● TASK TO CARRY OUT
Reproduce only the lines between the one holding "genus: Acer" and the one holding "scientific name: Buteo lineatus", inclusive, swapping "phylum" for "division" and leaving everything else unchanged.
[Begin]
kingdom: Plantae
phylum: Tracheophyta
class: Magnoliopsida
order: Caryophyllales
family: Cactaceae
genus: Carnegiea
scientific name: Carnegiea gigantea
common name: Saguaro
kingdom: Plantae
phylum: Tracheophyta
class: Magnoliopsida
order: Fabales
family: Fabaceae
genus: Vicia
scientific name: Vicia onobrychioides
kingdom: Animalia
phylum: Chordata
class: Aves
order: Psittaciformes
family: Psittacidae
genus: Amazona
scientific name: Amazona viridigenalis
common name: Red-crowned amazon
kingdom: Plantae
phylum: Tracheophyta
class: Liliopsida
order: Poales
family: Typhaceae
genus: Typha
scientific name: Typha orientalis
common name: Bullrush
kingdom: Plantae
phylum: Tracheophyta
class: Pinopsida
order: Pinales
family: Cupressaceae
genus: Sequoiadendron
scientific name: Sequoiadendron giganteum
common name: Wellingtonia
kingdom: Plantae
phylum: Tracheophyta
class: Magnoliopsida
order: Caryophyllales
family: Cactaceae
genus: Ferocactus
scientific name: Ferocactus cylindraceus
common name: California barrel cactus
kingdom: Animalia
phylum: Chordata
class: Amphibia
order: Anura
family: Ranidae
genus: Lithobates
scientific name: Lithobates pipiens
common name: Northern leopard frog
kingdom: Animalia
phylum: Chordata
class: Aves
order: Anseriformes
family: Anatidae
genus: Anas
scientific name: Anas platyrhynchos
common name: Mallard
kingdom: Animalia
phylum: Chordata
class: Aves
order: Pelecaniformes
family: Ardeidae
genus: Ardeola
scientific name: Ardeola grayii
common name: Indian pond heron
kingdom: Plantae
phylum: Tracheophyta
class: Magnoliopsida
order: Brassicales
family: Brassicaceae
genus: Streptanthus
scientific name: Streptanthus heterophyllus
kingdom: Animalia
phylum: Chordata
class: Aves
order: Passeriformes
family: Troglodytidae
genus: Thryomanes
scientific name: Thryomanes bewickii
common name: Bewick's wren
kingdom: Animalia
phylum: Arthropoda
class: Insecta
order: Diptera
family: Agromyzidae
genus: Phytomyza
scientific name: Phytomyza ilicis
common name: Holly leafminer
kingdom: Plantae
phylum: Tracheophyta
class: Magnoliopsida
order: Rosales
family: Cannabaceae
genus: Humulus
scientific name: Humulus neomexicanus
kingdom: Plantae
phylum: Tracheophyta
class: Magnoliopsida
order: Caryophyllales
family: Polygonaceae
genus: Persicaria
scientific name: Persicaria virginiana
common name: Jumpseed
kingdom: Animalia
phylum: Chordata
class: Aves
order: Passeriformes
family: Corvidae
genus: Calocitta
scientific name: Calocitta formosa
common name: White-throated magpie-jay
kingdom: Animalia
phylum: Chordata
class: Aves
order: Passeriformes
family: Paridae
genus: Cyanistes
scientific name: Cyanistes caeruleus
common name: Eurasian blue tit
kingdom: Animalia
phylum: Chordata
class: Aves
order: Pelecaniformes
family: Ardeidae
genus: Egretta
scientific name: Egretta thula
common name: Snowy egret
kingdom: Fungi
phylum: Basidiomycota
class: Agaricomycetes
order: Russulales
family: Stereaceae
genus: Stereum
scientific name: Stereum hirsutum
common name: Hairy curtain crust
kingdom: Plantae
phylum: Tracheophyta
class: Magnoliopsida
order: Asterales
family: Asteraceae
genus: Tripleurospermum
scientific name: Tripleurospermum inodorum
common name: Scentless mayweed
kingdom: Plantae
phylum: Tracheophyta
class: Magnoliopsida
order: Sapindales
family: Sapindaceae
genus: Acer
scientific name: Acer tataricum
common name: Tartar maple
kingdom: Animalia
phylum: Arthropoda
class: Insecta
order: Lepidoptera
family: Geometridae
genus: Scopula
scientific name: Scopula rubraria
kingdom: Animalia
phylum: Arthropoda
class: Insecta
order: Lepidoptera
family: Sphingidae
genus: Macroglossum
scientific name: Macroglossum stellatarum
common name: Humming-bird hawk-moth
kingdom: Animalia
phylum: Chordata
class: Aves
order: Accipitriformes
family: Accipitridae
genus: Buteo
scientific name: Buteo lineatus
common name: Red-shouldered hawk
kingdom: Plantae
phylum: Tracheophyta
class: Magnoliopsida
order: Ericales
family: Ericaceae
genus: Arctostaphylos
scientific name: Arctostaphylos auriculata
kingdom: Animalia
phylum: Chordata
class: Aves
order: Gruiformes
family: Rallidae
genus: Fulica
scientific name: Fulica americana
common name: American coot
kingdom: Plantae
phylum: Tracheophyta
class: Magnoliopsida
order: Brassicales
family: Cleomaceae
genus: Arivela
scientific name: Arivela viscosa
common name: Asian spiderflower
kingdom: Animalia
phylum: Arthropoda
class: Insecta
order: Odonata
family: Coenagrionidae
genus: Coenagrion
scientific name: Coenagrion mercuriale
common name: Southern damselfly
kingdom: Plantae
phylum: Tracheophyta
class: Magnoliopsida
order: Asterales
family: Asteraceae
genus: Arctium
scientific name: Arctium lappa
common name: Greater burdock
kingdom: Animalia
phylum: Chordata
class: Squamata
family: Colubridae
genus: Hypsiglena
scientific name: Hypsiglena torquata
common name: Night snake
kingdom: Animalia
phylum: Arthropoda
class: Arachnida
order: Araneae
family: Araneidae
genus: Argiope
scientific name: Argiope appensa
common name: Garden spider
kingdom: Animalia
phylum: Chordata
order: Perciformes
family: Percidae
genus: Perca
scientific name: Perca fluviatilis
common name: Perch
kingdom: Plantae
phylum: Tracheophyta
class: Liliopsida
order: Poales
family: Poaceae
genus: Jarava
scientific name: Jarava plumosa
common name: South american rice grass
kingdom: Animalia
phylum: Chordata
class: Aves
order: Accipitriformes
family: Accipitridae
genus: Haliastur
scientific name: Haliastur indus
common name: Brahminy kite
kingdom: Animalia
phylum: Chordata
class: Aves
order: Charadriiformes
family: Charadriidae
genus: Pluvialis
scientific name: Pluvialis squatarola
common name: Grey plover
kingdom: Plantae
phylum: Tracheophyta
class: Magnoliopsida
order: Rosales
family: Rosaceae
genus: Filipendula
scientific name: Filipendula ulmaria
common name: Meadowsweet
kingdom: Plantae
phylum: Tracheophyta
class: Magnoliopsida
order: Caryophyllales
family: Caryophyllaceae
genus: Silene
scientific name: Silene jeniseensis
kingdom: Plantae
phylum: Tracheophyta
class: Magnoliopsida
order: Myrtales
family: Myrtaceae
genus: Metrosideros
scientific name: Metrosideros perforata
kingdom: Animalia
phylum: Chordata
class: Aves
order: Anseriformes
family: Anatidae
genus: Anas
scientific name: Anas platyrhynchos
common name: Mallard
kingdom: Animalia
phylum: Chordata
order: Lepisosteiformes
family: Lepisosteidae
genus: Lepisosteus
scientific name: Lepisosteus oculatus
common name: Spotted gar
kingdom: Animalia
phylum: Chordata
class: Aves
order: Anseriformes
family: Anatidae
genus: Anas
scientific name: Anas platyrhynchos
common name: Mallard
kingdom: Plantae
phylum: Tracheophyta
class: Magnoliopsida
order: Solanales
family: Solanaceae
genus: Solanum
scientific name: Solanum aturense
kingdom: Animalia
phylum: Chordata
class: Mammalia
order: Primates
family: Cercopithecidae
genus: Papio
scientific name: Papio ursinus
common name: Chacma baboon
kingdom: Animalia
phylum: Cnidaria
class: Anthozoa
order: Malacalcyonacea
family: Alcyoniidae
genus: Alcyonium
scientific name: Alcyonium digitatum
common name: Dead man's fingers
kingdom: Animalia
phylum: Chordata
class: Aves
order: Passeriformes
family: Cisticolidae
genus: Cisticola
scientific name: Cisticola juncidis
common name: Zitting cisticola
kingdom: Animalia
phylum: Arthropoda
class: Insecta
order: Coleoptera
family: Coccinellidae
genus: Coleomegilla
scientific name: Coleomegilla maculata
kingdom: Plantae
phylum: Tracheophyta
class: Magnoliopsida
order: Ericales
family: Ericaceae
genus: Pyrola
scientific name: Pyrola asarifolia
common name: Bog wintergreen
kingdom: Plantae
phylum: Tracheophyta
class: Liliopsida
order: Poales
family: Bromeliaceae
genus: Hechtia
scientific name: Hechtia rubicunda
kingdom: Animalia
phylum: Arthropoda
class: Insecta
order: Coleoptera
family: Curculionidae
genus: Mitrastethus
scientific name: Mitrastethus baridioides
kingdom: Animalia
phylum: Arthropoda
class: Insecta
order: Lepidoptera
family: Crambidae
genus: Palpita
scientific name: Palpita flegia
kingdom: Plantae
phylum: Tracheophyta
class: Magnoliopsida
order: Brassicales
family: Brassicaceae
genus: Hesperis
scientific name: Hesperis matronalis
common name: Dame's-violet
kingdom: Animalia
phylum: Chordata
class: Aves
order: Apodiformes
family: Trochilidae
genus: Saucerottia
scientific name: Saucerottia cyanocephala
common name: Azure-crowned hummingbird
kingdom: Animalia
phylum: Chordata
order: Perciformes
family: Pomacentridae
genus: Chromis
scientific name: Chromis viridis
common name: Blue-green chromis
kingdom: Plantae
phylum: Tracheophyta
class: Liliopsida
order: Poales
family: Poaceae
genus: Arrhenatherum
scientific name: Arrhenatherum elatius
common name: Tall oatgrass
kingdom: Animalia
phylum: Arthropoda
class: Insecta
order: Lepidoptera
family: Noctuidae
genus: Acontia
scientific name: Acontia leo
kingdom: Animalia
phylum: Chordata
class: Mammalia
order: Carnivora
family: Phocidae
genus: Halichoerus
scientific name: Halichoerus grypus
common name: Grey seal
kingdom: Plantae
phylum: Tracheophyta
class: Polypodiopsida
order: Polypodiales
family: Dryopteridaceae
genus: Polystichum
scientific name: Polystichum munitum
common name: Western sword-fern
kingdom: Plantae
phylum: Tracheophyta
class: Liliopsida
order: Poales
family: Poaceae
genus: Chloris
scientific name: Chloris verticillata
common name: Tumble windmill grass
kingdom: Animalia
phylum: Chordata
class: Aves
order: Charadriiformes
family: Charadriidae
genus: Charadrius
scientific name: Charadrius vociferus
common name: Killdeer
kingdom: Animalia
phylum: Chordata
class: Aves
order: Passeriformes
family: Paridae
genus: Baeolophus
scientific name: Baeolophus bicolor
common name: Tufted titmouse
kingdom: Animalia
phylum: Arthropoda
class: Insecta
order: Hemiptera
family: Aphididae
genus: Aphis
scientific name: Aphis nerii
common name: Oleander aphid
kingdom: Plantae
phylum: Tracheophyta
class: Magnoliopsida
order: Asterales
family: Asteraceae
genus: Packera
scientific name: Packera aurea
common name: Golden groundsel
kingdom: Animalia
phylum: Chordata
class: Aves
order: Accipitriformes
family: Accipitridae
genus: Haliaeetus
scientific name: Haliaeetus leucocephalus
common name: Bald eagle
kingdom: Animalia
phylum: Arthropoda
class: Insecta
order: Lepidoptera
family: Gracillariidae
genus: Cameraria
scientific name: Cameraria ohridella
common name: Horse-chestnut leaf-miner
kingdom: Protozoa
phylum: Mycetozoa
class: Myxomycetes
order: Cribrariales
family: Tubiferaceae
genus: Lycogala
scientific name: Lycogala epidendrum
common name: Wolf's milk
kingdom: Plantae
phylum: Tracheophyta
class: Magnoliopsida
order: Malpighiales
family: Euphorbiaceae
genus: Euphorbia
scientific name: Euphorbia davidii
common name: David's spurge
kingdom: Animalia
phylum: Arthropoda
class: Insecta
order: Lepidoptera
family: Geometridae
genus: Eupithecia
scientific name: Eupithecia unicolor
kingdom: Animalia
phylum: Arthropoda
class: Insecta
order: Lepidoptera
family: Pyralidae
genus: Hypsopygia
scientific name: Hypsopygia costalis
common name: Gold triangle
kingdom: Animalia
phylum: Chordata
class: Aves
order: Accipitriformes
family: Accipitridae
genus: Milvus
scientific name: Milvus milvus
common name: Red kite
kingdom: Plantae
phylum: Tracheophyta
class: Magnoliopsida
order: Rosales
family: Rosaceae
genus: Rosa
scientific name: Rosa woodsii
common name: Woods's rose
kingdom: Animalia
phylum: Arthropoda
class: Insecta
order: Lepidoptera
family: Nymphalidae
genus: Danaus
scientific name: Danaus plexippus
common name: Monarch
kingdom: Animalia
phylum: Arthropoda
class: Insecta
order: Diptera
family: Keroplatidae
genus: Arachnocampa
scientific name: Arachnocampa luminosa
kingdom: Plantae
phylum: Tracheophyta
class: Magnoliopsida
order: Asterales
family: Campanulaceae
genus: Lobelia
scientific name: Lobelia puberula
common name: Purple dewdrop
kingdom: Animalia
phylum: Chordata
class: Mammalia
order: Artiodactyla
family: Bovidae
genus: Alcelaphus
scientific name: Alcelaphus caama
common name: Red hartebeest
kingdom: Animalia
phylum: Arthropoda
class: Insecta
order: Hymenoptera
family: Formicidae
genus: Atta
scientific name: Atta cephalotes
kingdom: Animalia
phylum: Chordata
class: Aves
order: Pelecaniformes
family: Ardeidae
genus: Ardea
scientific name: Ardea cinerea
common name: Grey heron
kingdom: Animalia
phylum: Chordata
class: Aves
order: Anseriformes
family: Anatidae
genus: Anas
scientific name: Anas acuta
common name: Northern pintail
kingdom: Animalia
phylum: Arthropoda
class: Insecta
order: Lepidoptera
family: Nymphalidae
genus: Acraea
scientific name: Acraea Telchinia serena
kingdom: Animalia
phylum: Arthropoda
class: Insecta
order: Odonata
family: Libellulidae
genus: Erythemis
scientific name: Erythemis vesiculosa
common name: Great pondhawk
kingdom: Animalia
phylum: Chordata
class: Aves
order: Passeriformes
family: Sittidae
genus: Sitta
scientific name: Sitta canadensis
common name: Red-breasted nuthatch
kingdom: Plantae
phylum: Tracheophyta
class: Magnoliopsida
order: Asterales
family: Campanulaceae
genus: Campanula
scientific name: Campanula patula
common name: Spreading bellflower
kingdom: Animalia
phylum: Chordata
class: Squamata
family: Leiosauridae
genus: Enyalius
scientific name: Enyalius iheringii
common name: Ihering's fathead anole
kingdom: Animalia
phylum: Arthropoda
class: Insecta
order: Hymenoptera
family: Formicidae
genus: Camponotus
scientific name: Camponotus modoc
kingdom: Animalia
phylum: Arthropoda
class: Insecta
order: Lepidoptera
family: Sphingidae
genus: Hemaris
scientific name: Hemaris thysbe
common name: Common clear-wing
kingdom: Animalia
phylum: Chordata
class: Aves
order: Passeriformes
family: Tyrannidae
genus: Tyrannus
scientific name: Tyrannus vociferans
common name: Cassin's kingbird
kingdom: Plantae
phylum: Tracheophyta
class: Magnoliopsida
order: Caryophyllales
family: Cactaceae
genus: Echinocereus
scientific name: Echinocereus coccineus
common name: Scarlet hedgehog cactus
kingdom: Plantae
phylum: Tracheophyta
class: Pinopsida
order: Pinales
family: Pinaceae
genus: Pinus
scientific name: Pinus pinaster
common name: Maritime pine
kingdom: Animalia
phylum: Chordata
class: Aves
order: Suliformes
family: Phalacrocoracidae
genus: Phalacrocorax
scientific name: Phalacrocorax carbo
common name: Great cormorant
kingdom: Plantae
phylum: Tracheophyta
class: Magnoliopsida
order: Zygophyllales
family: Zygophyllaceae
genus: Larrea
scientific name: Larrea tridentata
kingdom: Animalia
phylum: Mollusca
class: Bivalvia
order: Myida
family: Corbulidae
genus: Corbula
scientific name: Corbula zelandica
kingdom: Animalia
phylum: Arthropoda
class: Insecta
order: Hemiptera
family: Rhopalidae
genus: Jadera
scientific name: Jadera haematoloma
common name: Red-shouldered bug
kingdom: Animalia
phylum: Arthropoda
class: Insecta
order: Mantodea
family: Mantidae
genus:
[End]
● COMPLETE ANSWER
genus: Acer
scientific name: Acer tataricum
common name: Tartar maple
kingdom: Animalia
division: Arthropoda
class: Insecta
order: Lepidoptera
family: Geometridae
genus: Scopula
scientific name: Scopula rubraria
kingdom: Animalia
division: Arthropoda
class: Insecta
order: Lepidoptera
family: Sphingidae
genus: Macroglossum
scientific name: Macroglossum stellatarum
common name: Humming-bird hawk-moth
kingdom: Animalia
division: Chordata
class: Aves
order: Accipitriformes
family: Accipitridae
genus: Buteo
scientific name: Buteo lineatus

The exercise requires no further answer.